The present episode of crisis was caused by the Trump administration’s attempt to move the redline over the North Korean nuclear and missile programmes. Earlier, after North Korean nuclear and missile tests, the US used to bring more stringent economic and diplomatic sanctions on Pyongyang through UNSC resolutions. However, the new US administration is threatening to use ‘preemptive strikes’ on North Korean installations if any tests are conducted. Also, the US has been considering provisions of ‘secondary sanctions' on countries, bodies and individuals that deal with North Korea. If North Korea acknowledges and accepts this new redline, they will be unable to have more nuclear and missile tests. In all probability therefore the Kim Jong-un regime will not accept this proposition, at least not before some diplomatic gains are achieved through dialogue and negotiation. However, the US is not ready to accept any form of dialogue with North Korea, until the latter “refrains from these provocative tests.”
In dealing with the ‘unpredictable’ North Korea, Donald Trump has been trying to convey that he is also equally unpredictable. He also wants to show that his threats are not empty by firing missiles on Syria and detonating the ‘mother of all bombs’ in Afghanistan. The US has also brought back the aircraft carrier USS Carl Vinson to the Korean Peninsula, along with the nuclear-powered submarine USS Michigan. Bilateral and multilateral military exercises between the US, South Korea, Japan, France and Britain are underway around the Korean peninsula. The US has also hastened to install the Terminal High Altitude Arial Defense (THAAD) system in South Korea. All these measures are meant to pressurise North Korea into accepting the new US redline.
Although the US has threatened to ‘go alone’ on the North Korean issue, Washington knows that the role of Beijing is going to be very critical. For the same reason, Donald Trump likely tried to reach some understanding with Chinese President Xi Jinping in dealing with North Korea during their recent summit meet in Florida, and over the phone conversations that followed. The US has been attempting to appease Beijing by promising trade concessions and taking Chinese security interests in the region into consideration.
However, the game that the Trump administration appears to be playing is devoid of any understanding of the complex regional context. Donald Trump needs to understand that ‘blinking first’ is not an option for North Korea’s belligerent regime. The North Korean strategy so far has been to defy any pressure and sanctions, and assert its independent security posture. Any moderation in this strategy in response to pressure would lead to the regime’s total strangulation and is thus not an acceptable proposition. Trump must also understand that North Korea is not Syria, for at least three reasons. First, North Korea possesses nuclear weapons along with their delivery systems. Second, North Korea’s survival is ensured by China. While China is not in favour of North Korean nuclear development or its provocative behaviour, it is definitely committed to the country’s survival. Third, any preemptive strike on North Korea would invite North Korean assured retaliation on Seoul, where one-fourth of the South Korean population resides, in addition to fifteen thousand US soldiers.

- _DATA LINES_

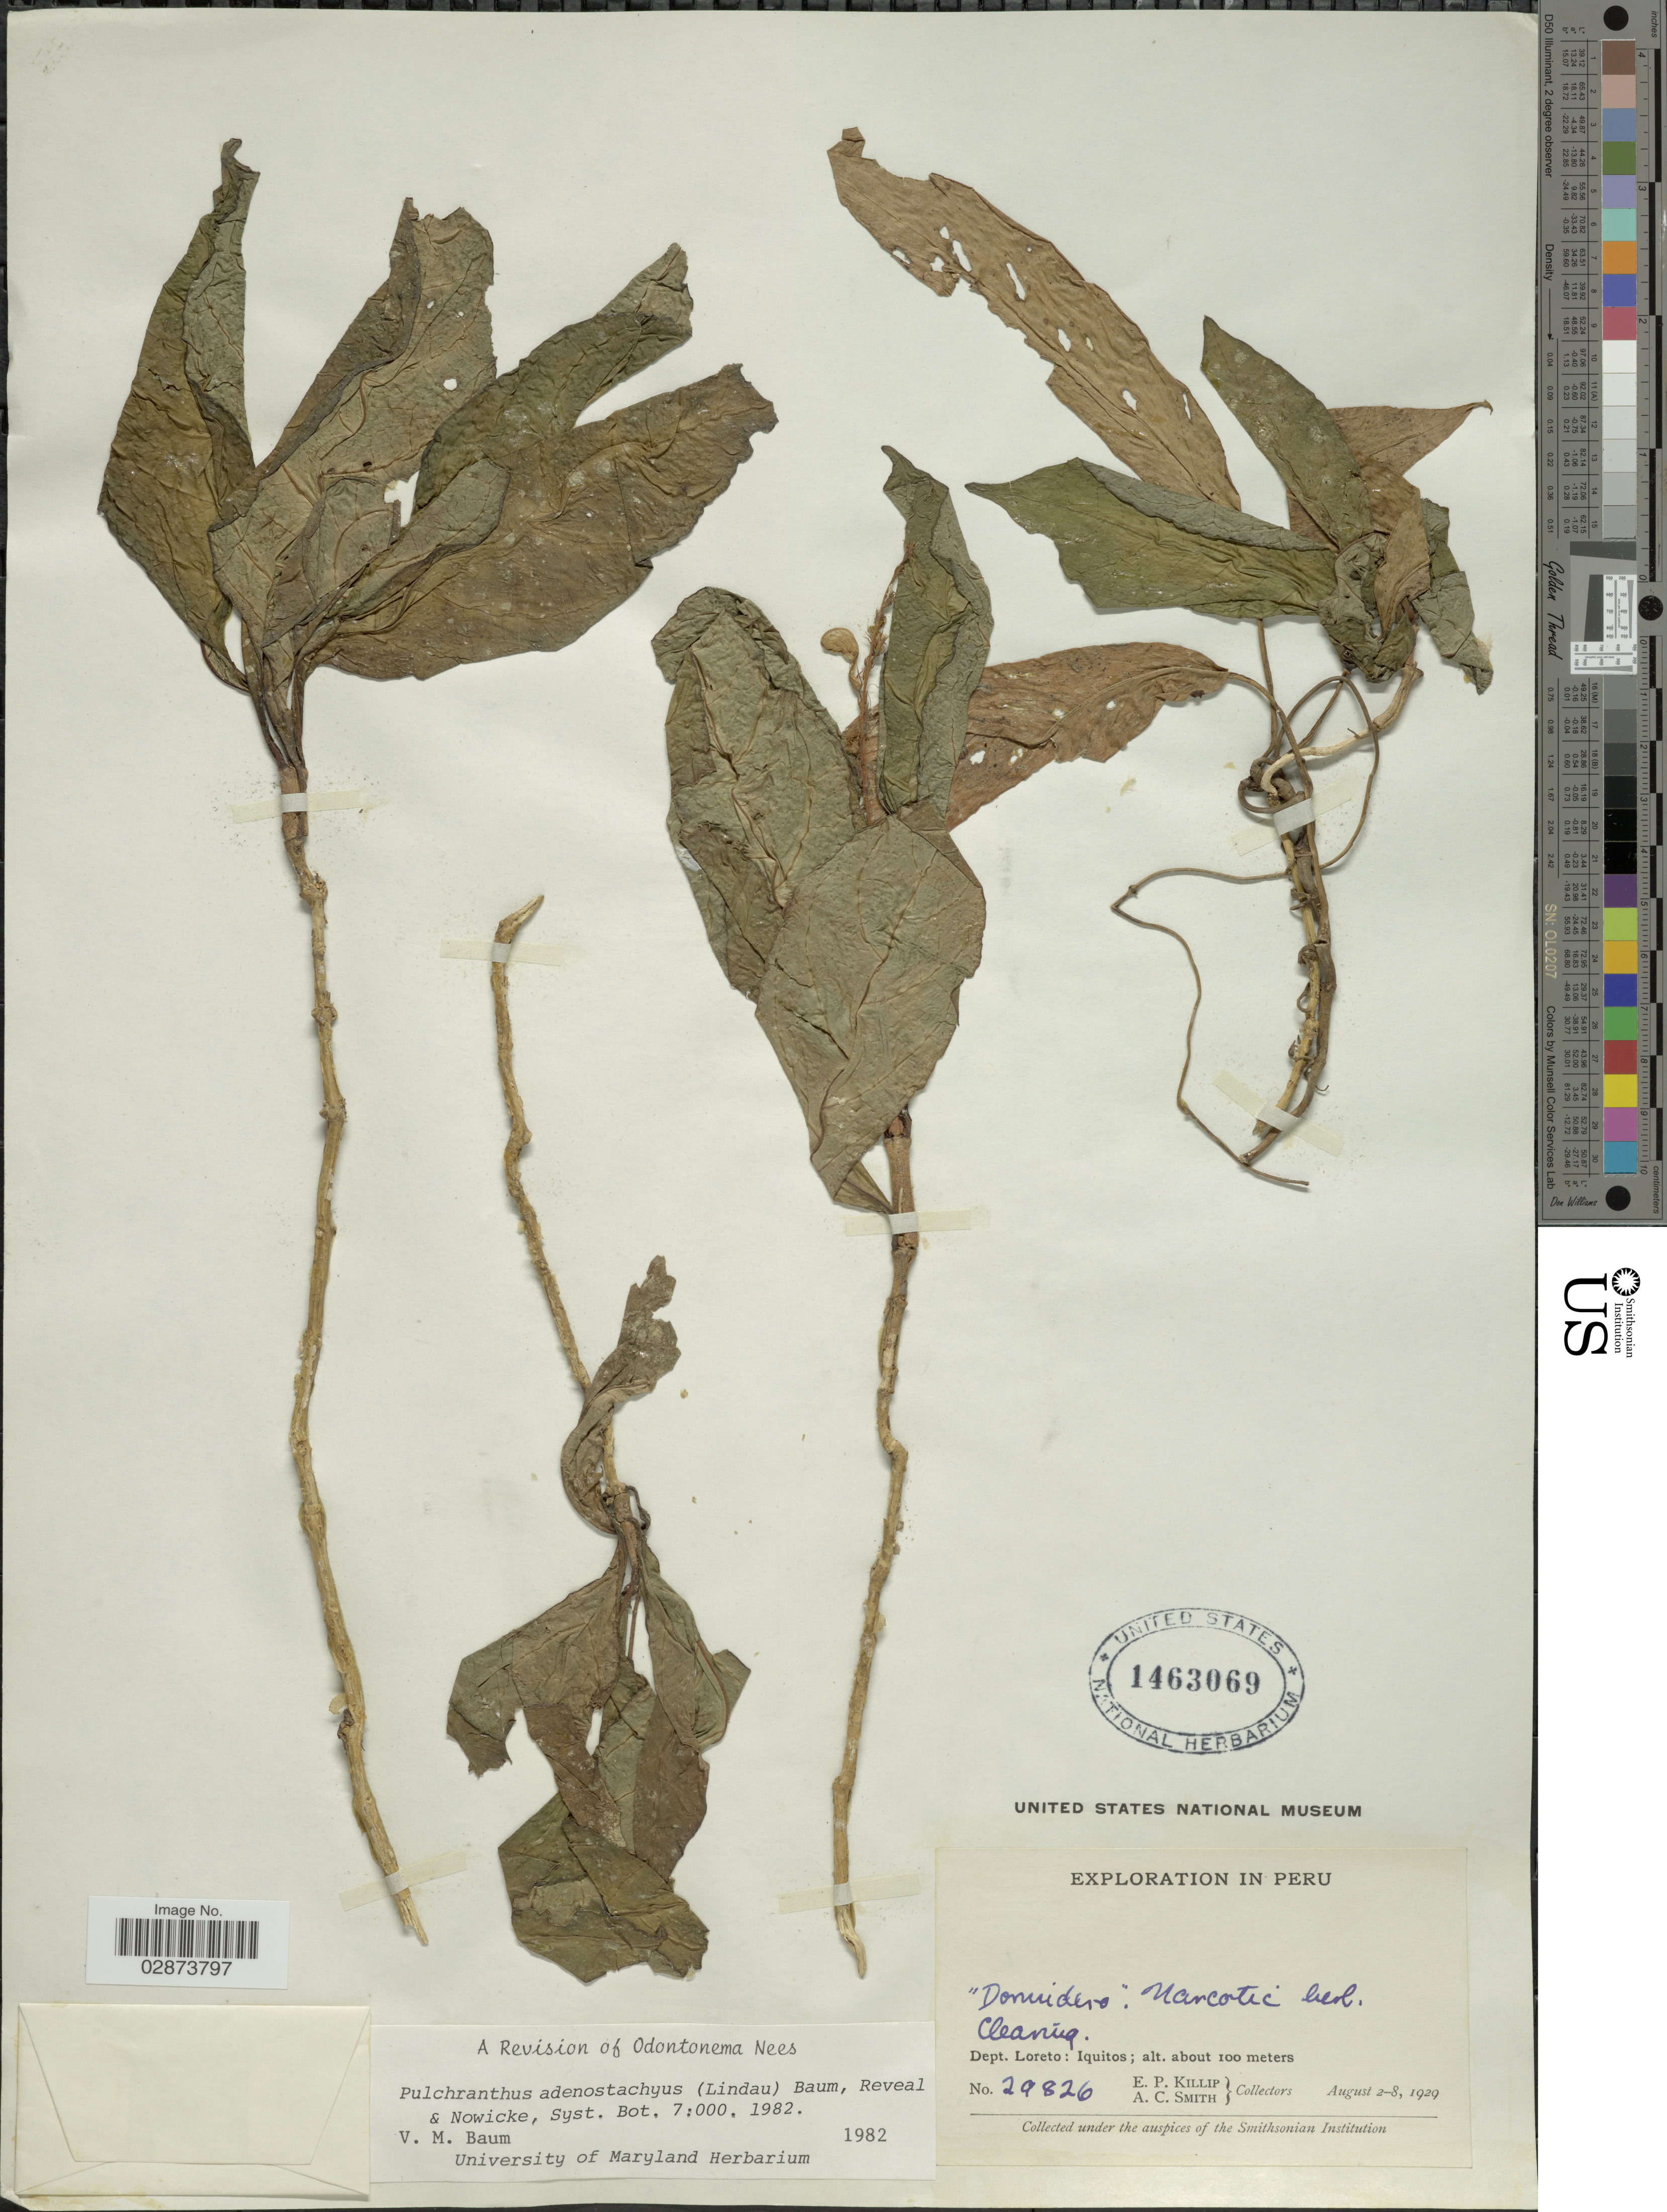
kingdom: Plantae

* * *

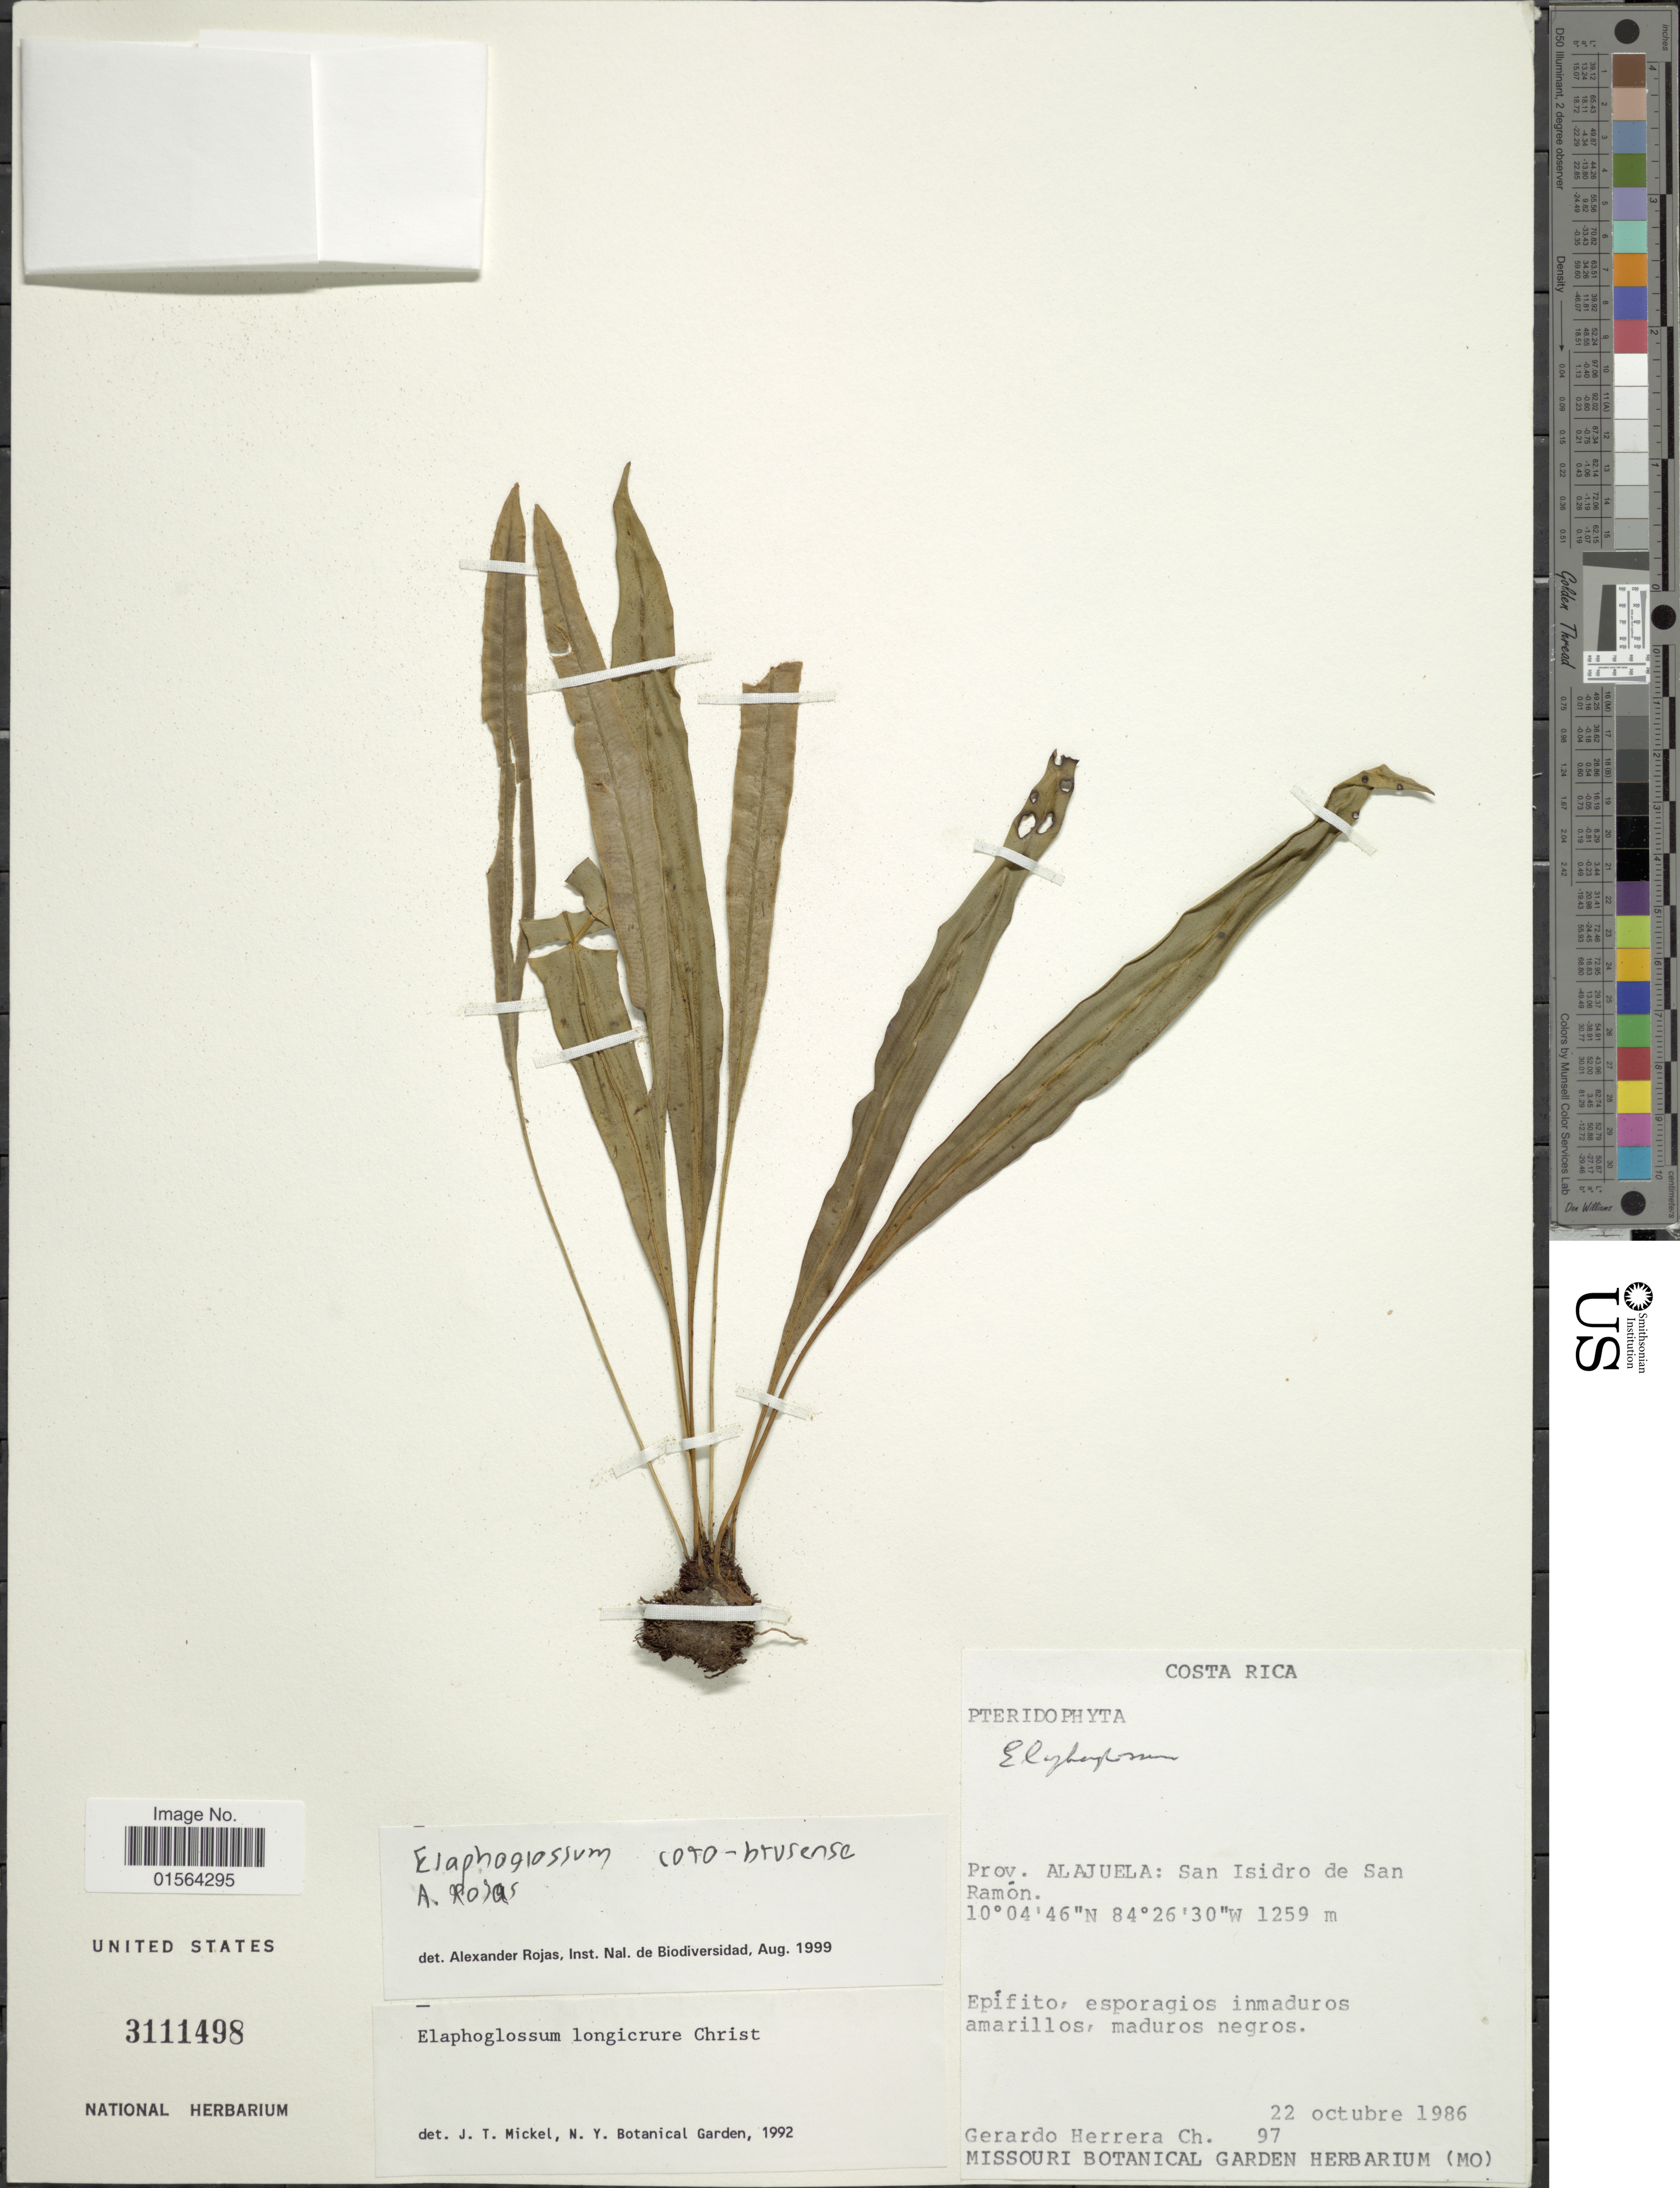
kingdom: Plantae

- _TASKS TO COMPLETE_
(1) Translate this sentence from the passage on the North Korea crisis into Spanish: "All these measures are meant to pressurise North Korea into accepting the new US redline."
(2) Write out verbatim the part of the passage on the North Korea crisis that begins with "In dealing with the" and ends with "new US redline.".

- _ANSWERS TO THE EXERCISE_
(1) Todas estas medidas tienen como objetivo presionar a Corea del Norte para que acepte la nueva línea roja de Estados Unidos.

(2)
In dealing with the ‘unpredictable’ North Korea, Donald Trump has been trying to convey that he is also equally unpredictable. He also wants to show that his threats are not empty by firing missiles on Syria and detonating the ‘mother of all bombs’ in Afghanistan. The US has also brought back the aircraft carrier USS Carl Vinson to the Korean Peninsula, along with the nuclear-powered submarine USS Michigan. Bilateral and multilateral military exercises between the US, South Korea, Japan, France and Britain are underway around the Korean peninsula. The US has also hastened to install the Terminal High Altitude Arial Defense (THAAD) system in South Korea. All these measures are meant to pressurise North Korea into accepting the new US redline.